LONDON: For centuries, London has sustained a street-level economy where performers and vendors make a living from the spare change of strangers — but they are being forced to adapt as cash falls out of fashion.
Busker Charlotte Campbell, who sings for her supper almost every day in the shadow of the London Eye top tourist attraction, was one of the first performers to use a contactless card reader.
“Things are changing in London and people tend to use cards to pay for things,” Campbell said, before an afternoon gig.
“That makes busking a dying art if people aren’t carrying cash anymore.”
Between five and 10 percent of Campbell’s income now comes not from coins tossed into her guitar case, but from people tapping bank cards on her reader — set up through her phone to debit £2 (2.22 euros, $2.60) at a time.
It’s a rising trend: a report from the British Treasury earlier this year revealed that cash accounted for 40 percent of all domestic payments by volume in 2016, down from 62 percent in 2006.
The same report predicted its share of payments would fall to 21 percent by 2026 — bringing Britain to the brink of becoming a cashless society.
In January, the government spurred the process by outlawing surcharges for using debit or credit cards in shops, removing one of the only significant downsides to digital payments for consumers.
There are other signs in the British capital that businesses are cashing in by banning coins and notes.
A number of lunch spots in the City of London — the epicenter of the country’s finance trade — now warn customers with prominent signage that they are entirely cash-free.
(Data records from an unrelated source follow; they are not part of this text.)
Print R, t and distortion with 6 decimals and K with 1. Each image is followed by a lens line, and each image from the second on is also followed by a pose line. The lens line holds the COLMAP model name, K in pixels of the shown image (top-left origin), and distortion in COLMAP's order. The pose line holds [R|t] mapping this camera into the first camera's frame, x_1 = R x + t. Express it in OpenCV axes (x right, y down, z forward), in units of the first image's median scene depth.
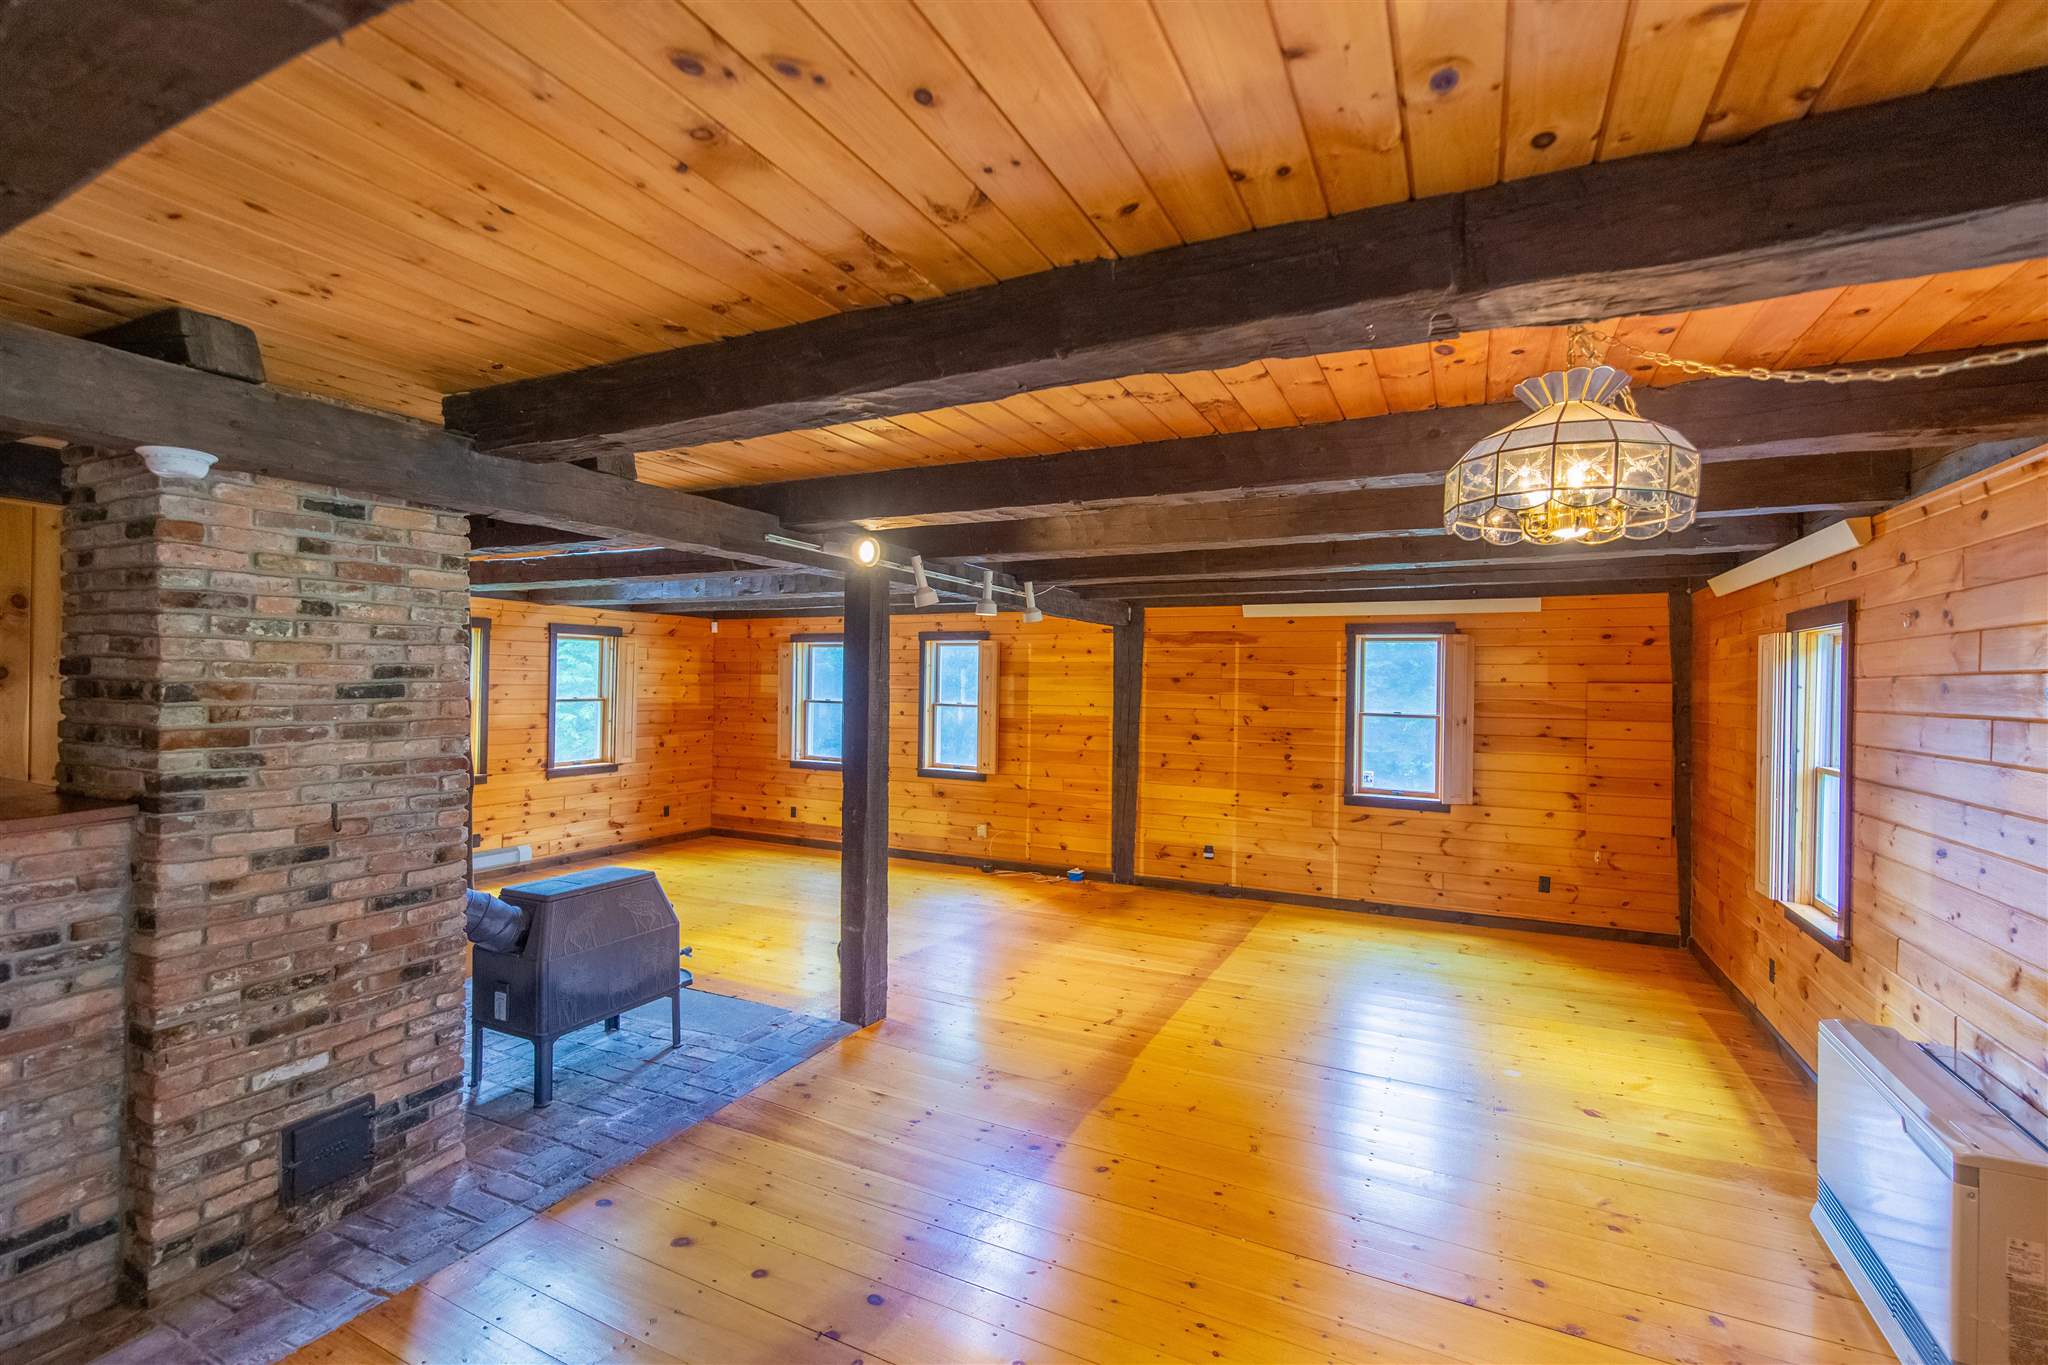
lens RADIAL K [[886.3, 0, 1023.1], [0, 886.3, 676.5], [0, 0, 1]] dist [-0.000763, -0.000304]
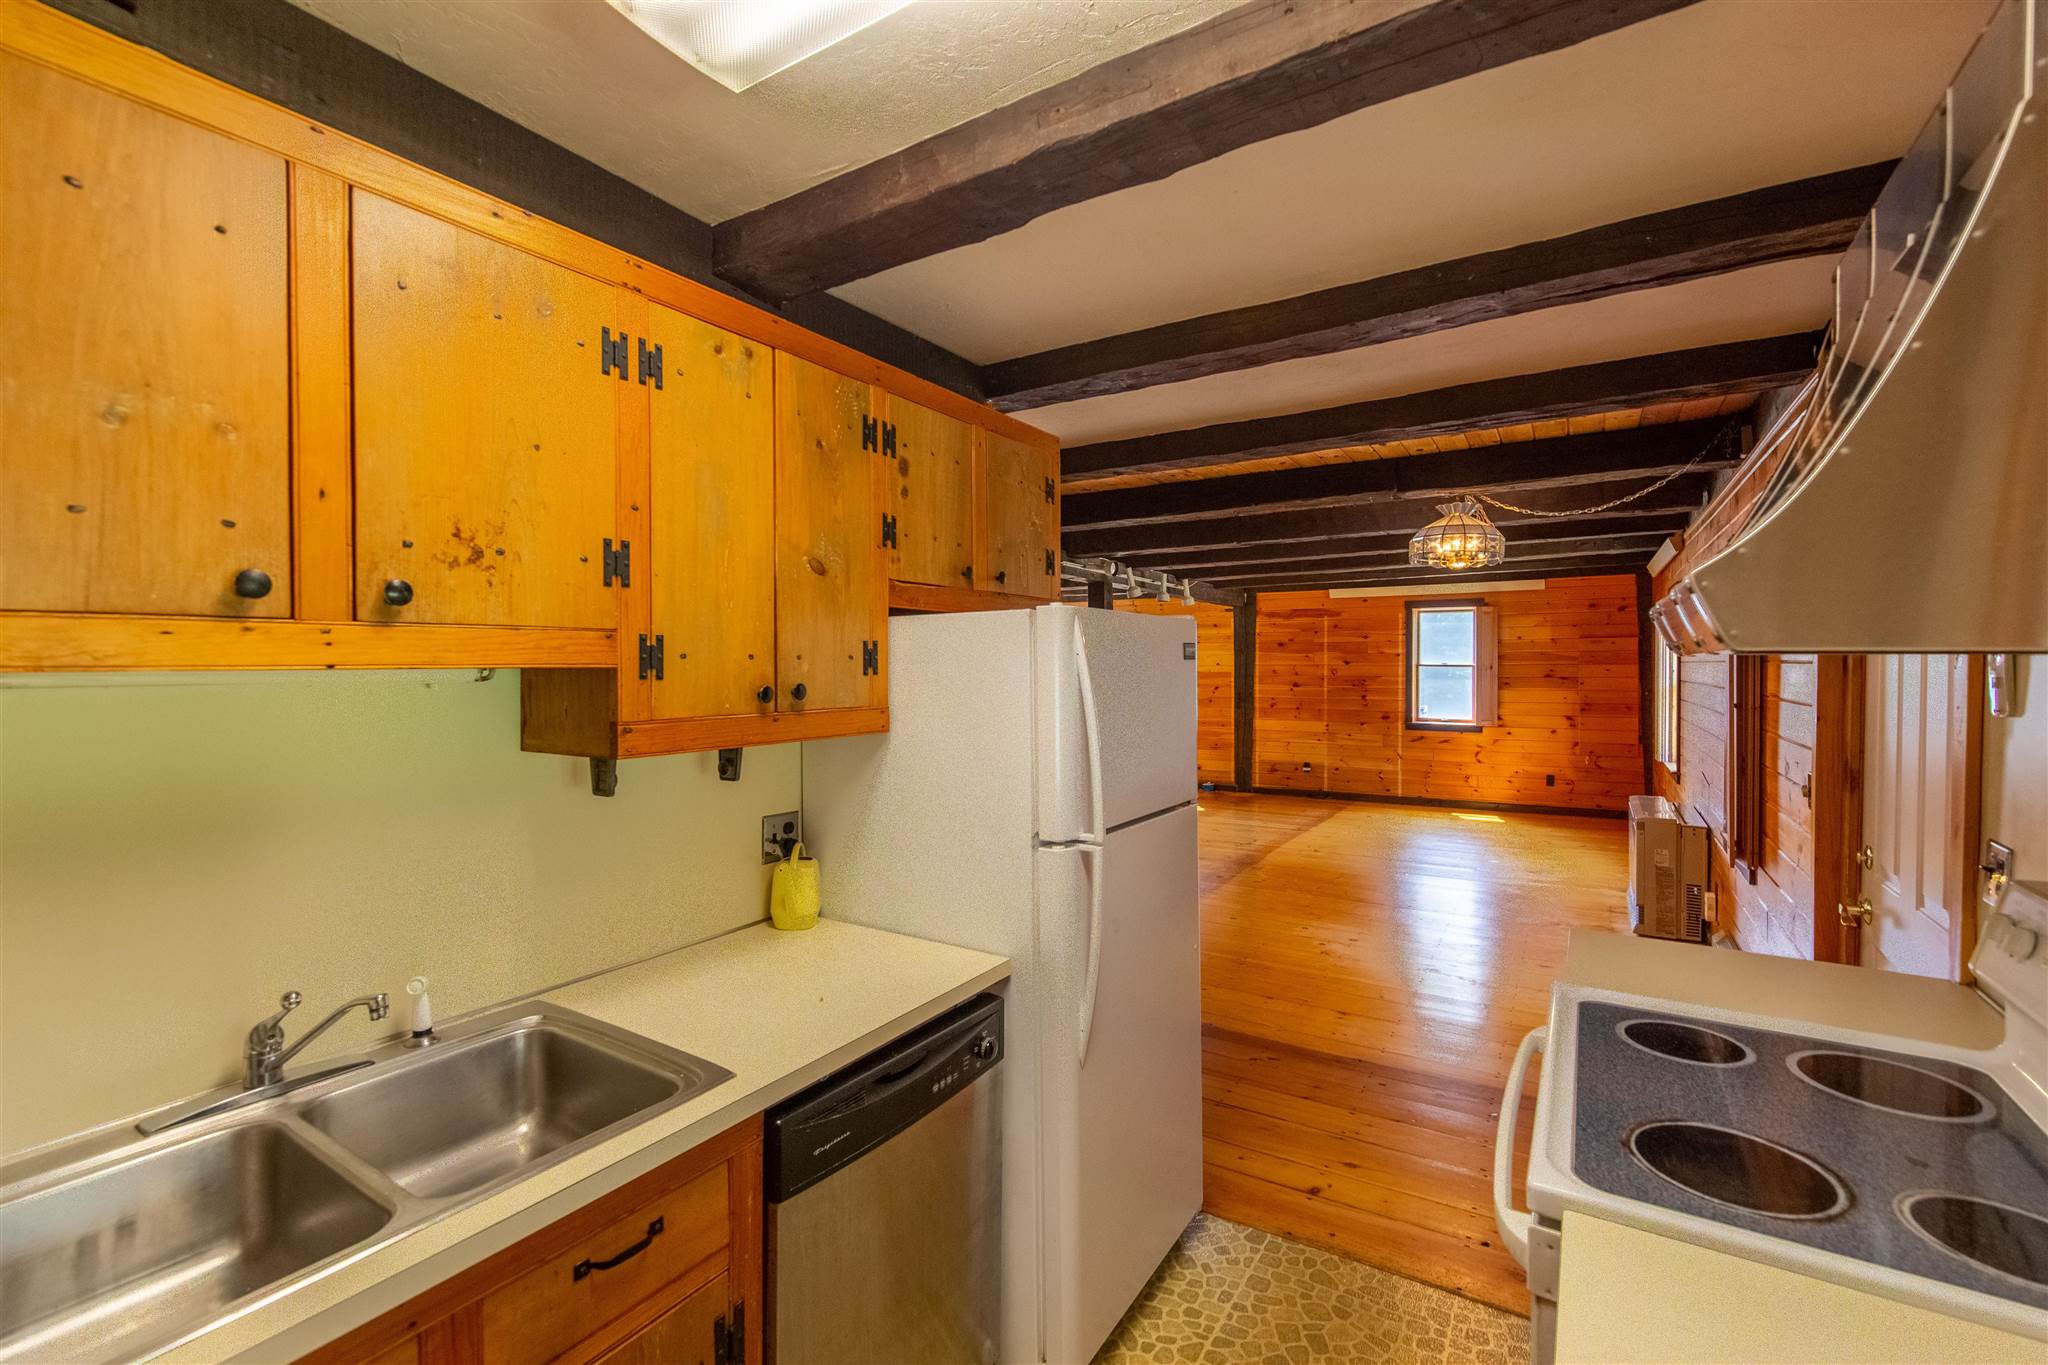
lens RADIAL K [[871.6, 0, 1017.7], [0, 871.6, 673.2], [0, 0, 1]] dist [0.000046, -0.000032]
pose [[0.994263, -0.016535, -0.105680, -0.102376], [0.018040, 0.999749, 0.013303, 0.025259], [0.105433, -0.015133, 0.994311, -0.439647]]
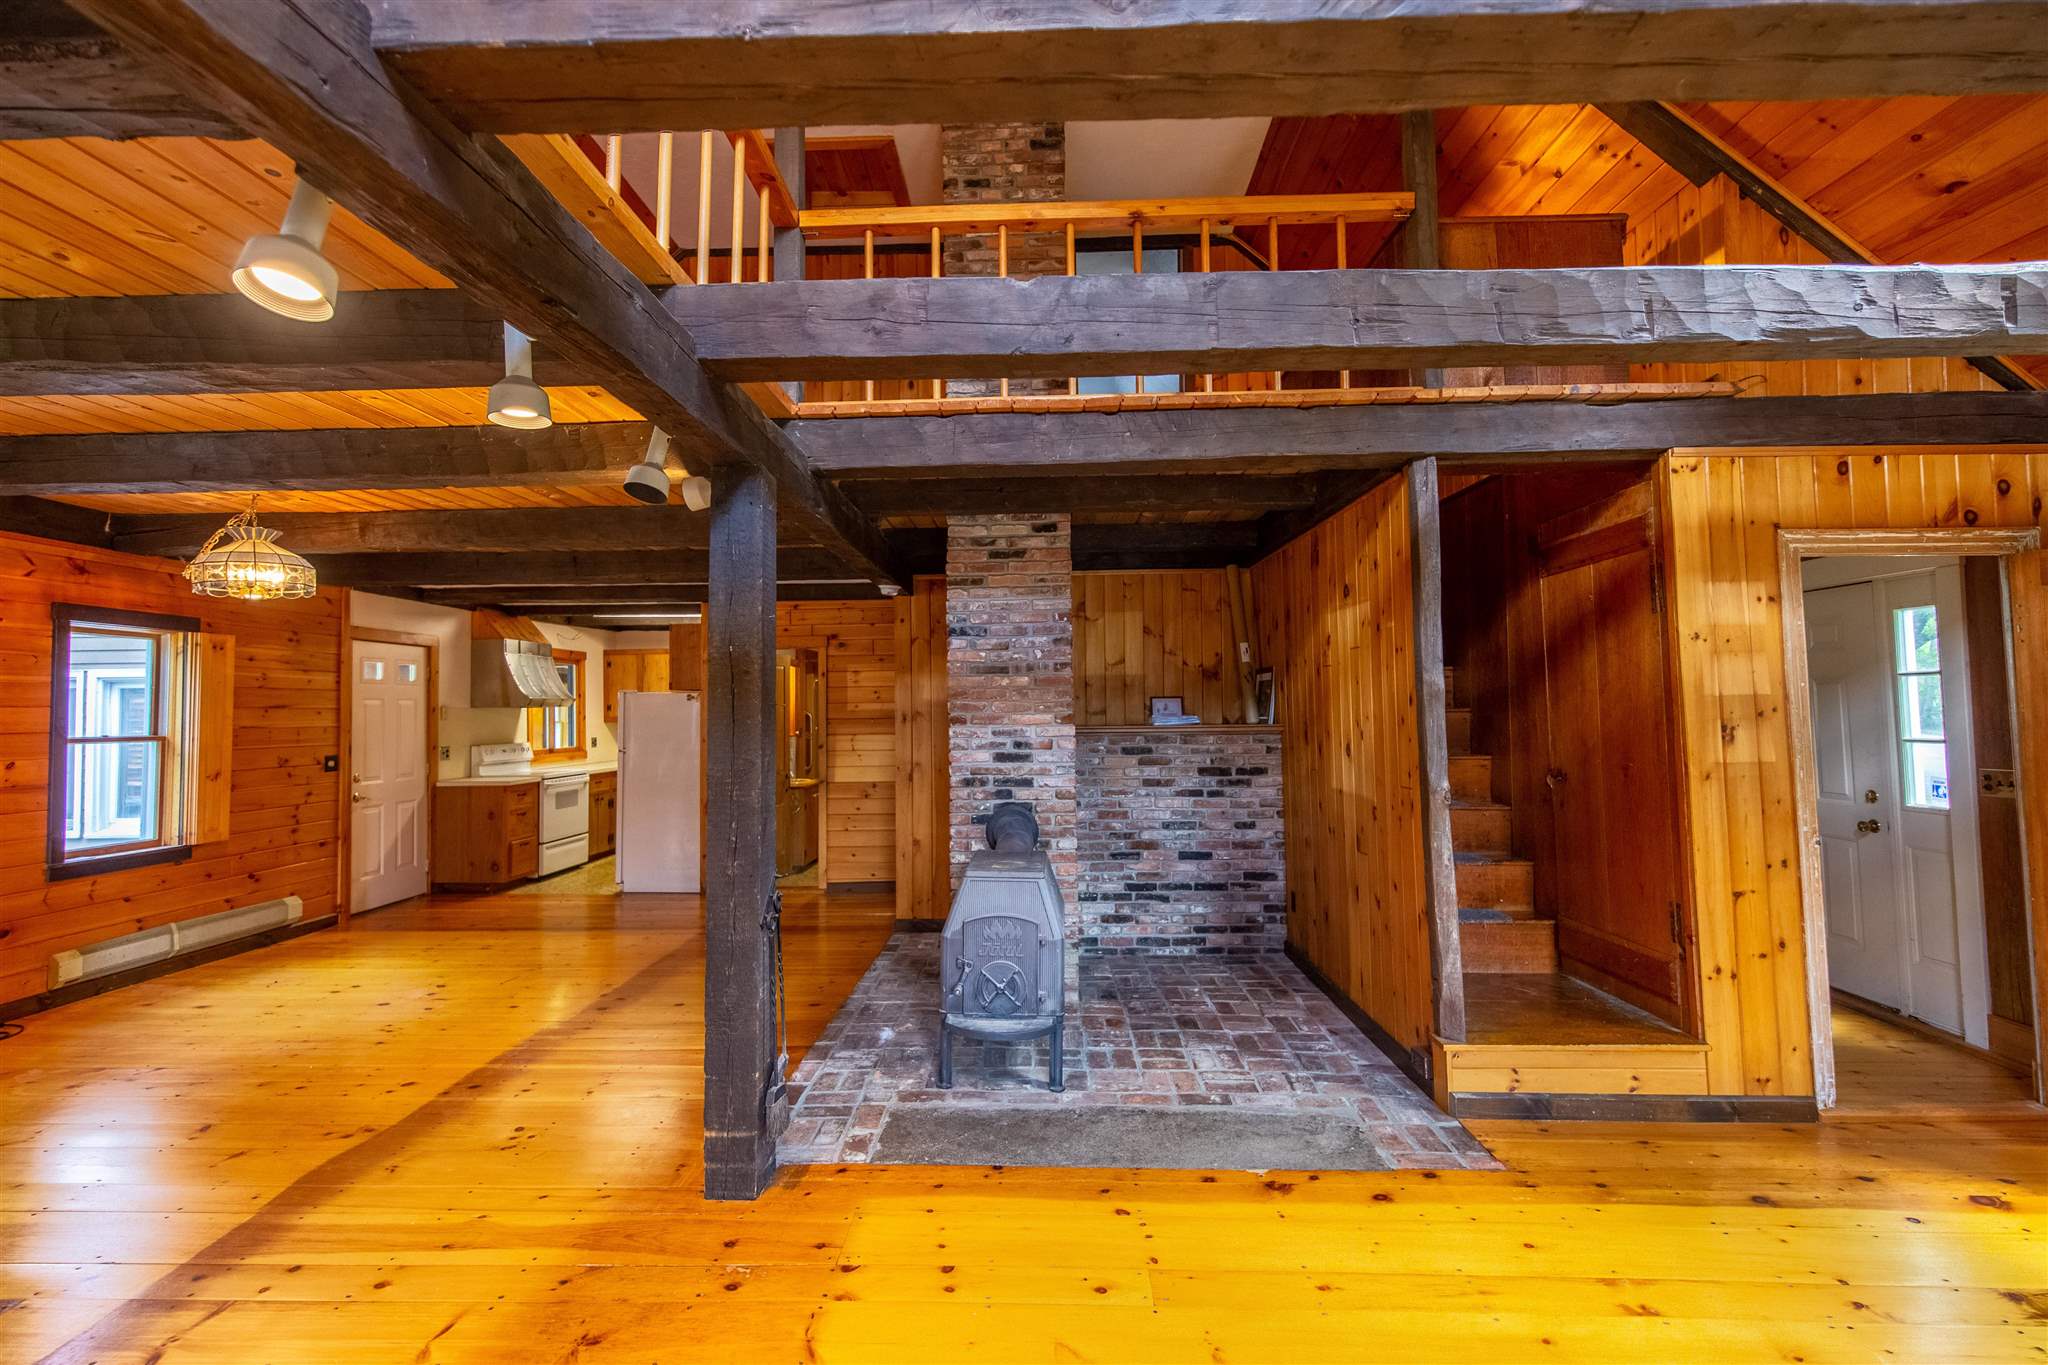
lens RADIAL K [[899.1, 0, 1024.0], [0, 899.1, 682.5], [0, 0, 1]] dist [0.001767, -0.000556]
pose [[-0.907539, -0.018045, -0.419580, -0.058567], [0.000166, 0.999061, -0.043325, 0.045072], [0.419968, -0.039389, -0.906684, 1.067101]]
Others assume that card payment is the default at the check-out.
And some street vendors of The Big Issue magazine — part of a charity scheme to lift people out of poverty and homelessness — have also taken to carrying contactless readers to attract passersby who are not carrying cash.
At Christ Church in East Greenwich, in southeast London, helpers still pass around traditional tithing bags to collect donations from the faithful during Sunday service.
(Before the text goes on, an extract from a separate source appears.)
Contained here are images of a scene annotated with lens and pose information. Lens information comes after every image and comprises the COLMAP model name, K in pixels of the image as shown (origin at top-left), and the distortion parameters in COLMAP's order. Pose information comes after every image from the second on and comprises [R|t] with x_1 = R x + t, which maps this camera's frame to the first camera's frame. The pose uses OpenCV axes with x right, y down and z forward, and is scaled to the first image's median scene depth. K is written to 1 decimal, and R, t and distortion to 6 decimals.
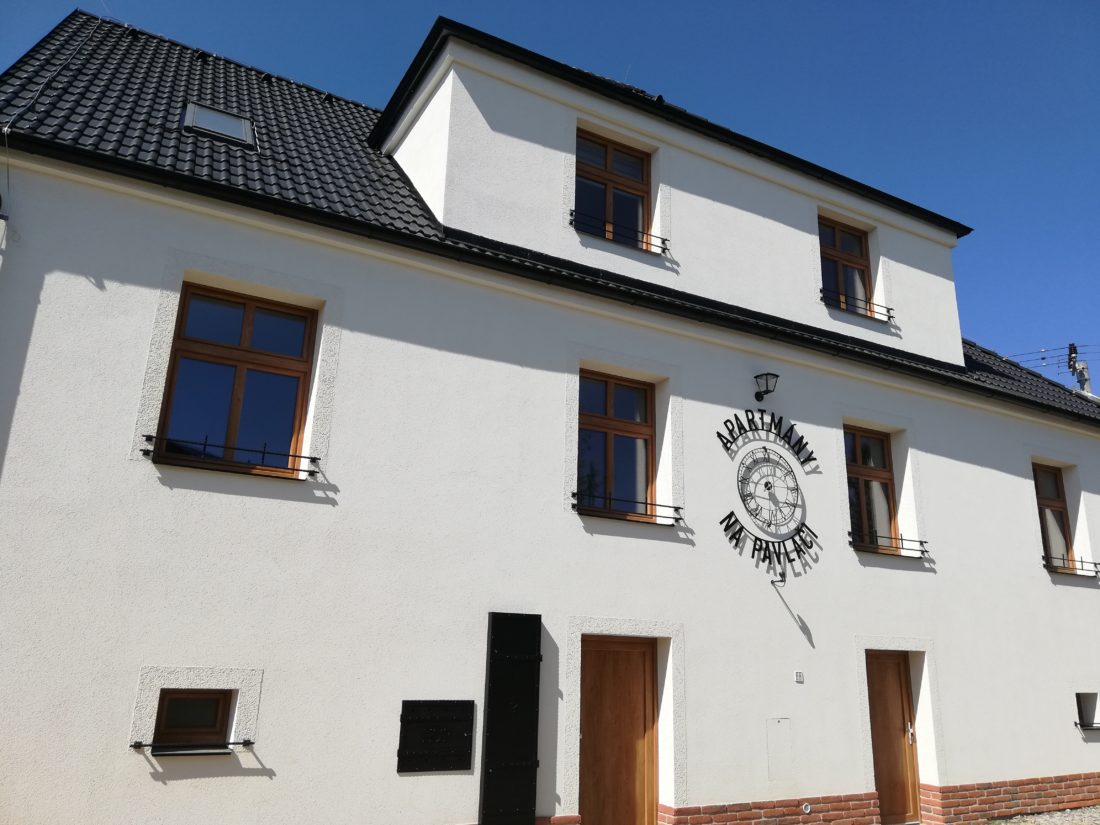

But Reverend Margaret Cave has also been recently deploying a contactless card reader to mop up one-off donations from her flock — young and old alike.
“I’ve taken card payments from our 93-year-old member of congregation and some of our much younger people,” she said.
“You know it’s safely and securely going through to your bank account, no one can take it — so it’s much better than having cash from that point of view.”
But not everyone is sold on the benefits of moving toward a fully cashless country.
“The big problems of cashless society tend to be split into three areas,” said finance expert Brett Scott, author of “The Heretic’s Guide to Global Finance: Hacking the Future of Money.”
“There’s the surveillance element, that you can be watched; there’s the financial exclusion element, that you might be excluded from the system; and then there’s a whole cybersecurity question,” he said in an interview.
He said banks, card companies, government departments and financial technology firms have all been engaged in a two-decade long “cold war against cash,” attempting to convince the public that coins and notes are an unwieldy inconvenience.
“In some ways, you can think about this a bit like the gentrification of payment,” he said.
“They’re trying to push all kinds of informal activity or non-institution-based activity into a kind of digital enclosure that can be watched and can be managed by large institutions.”
Authorities are keen to move away from cash as the recording of transactions makes it harder to avoid taxes, as well as to finance terrorism.
But the homeless, refugees and others who struggle to secure bank accounts could be shut out of this new economy, Scott warned.
Recent history also seems to vindicate those with concerns about overreliance on card technology.
In June, 2.4 million British card transactions were affected by a Visa outage — leaving pubs, shops and restaurants struggling to do business during prime trading hours on a Friday night.